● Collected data

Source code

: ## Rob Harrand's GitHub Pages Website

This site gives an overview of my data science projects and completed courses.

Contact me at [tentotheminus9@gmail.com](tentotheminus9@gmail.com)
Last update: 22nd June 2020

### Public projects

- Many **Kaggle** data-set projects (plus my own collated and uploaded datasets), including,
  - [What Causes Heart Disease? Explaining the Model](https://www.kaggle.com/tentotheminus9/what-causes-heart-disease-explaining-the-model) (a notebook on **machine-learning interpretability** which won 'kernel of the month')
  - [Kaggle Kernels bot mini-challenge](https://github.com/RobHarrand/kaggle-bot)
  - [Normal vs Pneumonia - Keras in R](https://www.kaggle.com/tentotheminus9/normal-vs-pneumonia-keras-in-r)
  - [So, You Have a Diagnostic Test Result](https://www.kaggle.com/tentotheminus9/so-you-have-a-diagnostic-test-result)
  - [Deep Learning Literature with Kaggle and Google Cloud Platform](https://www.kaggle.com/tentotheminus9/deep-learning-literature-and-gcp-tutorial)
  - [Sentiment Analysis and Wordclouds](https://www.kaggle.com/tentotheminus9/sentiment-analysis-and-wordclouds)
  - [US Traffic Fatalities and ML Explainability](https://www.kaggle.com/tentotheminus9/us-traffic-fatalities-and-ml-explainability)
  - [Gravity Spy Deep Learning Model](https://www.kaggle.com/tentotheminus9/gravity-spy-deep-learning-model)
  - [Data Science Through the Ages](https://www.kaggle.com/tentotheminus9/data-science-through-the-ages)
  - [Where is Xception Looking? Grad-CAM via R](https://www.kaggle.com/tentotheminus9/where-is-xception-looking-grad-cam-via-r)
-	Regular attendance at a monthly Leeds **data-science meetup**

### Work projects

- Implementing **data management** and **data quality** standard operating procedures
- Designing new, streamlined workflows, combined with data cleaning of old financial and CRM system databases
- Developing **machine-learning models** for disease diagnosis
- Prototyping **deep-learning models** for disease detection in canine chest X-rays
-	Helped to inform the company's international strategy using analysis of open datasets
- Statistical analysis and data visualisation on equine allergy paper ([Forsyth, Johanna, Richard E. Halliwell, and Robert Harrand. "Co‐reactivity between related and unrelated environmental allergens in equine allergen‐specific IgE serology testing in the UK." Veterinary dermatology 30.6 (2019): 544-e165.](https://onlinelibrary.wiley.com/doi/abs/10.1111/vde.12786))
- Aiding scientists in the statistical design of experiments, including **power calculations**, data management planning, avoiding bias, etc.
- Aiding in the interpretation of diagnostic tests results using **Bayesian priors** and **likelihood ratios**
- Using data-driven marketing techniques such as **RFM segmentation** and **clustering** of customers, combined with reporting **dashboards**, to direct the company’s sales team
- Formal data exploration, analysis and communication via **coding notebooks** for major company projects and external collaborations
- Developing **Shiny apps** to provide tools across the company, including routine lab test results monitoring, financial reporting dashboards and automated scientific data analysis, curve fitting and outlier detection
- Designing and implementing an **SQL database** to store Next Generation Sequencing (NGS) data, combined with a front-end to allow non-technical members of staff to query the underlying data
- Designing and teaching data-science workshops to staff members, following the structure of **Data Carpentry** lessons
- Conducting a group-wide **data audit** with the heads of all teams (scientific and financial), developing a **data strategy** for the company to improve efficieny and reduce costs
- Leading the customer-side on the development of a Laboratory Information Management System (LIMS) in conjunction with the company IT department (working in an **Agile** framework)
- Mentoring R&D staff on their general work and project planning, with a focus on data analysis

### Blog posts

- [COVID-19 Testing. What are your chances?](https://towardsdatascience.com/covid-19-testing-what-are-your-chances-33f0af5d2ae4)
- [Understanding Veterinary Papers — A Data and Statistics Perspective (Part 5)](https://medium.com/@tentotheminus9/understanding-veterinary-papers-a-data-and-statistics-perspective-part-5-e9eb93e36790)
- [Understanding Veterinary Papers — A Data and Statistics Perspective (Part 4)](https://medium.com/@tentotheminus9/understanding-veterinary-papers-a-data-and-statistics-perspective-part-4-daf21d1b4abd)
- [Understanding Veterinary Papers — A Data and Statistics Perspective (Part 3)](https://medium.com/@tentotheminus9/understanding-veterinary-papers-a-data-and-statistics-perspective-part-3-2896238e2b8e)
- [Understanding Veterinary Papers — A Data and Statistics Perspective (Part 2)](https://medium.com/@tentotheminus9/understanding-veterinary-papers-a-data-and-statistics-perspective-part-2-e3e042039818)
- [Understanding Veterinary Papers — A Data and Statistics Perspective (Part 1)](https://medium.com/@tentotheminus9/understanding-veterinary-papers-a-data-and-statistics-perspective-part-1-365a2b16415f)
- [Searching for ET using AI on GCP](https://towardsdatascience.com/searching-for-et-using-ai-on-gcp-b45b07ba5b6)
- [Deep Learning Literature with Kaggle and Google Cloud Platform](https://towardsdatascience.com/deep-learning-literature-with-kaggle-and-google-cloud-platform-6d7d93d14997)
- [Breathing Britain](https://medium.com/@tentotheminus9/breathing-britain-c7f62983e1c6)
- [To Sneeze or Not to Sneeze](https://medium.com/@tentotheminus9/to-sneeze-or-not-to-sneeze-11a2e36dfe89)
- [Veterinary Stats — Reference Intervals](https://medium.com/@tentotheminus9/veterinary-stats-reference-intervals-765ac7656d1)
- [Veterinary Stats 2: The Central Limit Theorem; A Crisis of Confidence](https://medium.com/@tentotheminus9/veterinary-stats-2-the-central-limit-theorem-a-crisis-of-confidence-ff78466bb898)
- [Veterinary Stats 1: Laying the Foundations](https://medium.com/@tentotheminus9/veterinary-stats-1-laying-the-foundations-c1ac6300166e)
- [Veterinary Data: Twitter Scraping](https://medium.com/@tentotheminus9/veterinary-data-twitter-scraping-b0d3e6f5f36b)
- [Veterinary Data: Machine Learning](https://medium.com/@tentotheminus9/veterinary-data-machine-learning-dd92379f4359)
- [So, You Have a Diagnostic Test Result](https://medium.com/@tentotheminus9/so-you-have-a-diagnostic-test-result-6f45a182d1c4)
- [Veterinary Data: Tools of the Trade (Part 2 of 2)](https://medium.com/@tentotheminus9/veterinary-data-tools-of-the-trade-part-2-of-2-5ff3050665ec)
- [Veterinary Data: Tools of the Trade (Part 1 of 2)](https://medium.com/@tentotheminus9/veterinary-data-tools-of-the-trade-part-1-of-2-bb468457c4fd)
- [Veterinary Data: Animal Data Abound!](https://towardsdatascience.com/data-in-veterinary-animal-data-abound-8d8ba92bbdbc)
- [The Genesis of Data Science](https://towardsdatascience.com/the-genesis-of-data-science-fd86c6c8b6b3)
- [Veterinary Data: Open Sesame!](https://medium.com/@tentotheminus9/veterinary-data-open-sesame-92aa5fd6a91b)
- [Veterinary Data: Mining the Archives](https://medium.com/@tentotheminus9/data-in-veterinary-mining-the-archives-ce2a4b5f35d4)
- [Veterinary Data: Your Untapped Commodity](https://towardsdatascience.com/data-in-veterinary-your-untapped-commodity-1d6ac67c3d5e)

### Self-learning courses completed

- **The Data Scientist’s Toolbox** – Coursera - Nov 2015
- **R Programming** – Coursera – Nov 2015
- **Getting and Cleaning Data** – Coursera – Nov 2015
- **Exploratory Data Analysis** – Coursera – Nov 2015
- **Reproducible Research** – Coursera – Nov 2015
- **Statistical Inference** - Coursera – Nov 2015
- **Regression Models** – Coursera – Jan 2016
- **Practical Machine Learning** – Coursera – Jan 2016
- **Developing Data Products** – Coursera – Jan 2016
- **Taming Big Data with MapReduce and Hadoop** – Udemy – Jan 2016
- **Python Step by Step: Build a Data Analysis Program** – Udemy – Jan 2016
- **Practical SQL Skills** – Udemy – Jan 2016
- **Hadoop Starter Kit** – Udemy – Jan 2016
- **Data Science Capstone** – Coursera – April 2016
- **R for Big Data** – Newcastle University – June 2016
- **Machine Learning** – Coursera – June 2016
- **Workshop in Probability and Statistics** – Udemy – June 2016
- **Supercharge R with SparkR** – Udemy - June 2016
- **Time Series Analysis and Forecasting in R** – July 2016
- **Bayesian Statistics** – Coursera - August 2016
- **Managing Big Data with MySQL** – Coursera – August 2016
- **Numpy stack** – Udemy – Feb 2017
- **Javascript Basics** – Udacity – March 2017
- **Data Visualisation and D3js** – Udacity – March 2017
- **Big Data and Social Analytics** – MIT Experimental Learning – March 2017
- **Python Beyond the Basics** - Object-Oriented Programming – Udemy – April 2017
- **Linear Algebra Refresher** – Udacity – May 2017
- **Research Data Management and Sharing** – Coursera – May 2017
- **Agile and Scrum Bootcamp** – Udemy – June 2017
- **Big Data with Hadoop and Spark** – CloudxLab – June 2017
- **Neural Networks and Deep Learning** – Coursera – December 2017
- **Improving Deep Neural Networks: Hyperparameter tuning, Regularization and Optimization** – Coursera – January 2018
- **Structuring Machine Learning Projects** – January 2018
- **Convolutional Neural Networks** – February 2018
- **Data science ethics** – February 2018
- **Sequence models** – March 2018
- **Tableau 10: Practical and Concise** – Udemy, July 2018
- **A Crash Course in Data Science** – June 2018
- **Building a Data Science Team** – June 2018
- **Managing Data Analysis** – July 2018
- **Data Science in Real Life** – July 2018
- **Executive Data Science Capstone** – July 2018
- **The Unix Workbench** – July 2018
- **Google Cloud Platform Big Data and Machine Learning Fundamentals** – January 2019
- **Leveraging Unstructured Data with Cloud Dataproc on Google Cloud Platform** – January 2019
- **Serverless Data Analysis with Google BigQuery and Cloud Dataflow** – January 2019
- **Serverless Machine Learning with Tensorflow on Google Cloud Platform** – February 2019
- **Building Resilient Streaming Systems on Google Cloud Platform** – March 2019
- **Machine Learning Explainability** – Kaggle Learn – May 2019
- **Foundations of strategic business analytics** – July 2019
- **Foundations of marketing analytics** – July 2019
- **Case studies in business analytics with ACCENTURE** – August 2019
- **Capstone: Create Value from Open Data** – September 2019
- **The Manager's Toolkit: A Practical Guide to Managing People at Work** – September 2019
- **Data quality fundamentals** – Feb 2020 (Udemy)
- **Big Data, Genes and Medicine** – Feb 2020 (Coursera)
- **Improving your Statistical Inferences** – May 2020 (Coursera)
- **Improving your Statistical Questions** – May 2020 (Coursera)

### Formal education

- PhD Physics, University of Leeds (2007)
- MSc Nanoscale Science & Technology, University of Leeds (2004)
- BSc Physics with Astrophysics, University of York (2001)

● What you should do
Please give back, exactly as it stands above, the stretch from the line with "- **Supercharge R" through the line with "- **The Unix Workbench** – July 2018", and no line outside it.

● Reply
- **Supercharge R with SparkR** – Udemy - June 2016
- **Time Series Analysis and Forecasting in R** – July 2016
- **Bayesian Statistics** – Coursera - August 2016
- **Managing Big Data with MySQL** – Coursera – August 2016
- **Numpy stack** – Udemy – Feb 2017
- **Javascript Basics** – Udacity – March 2017
- **Data Visualisation and D3js** – Udacity – March 2017
- **Big Data and Social Analytics** – MIT Experimental Learning – March 2017
- **Python Beyond the Basics** - Object-Oriented Programming – Udemy – April 2017
- **Linear Algebra Refresher** – Udacity – May 2017
- **Research Data Management and Sharing** – Coursera – May 2017
- **Agile and Scrum Bootcamp** – Udemy – June 2017
- **Big Data with Hadoop and Spark** – CloudxLab – June 2017
- **Neural Networks and Deep Learning** – Coursera – December 2017
- **Improving Deep Neural Networks: Hyperparameter tuning, Regularization and Optimization** – Coursera – January 2018
- **Structuring Machine Learning Projects** – January 2018
- **Convolutional Neural Networks** – February 2018
- **Data science ethics** – February 2018
- **Sequence models** – March 2018
- **Tableau 10: Practical and Concise** – Udemy, July 2018
- **A Crash Course in Data Science** – June 2018
- **Building a Data Science Team** – June 2018
- **Managing Data Analysis** – July 2018
- **Data Science in Real Life** – July 2018
- **Executive Data Science Capstone** – July 2018
- **The Unix Workbench** – July 2018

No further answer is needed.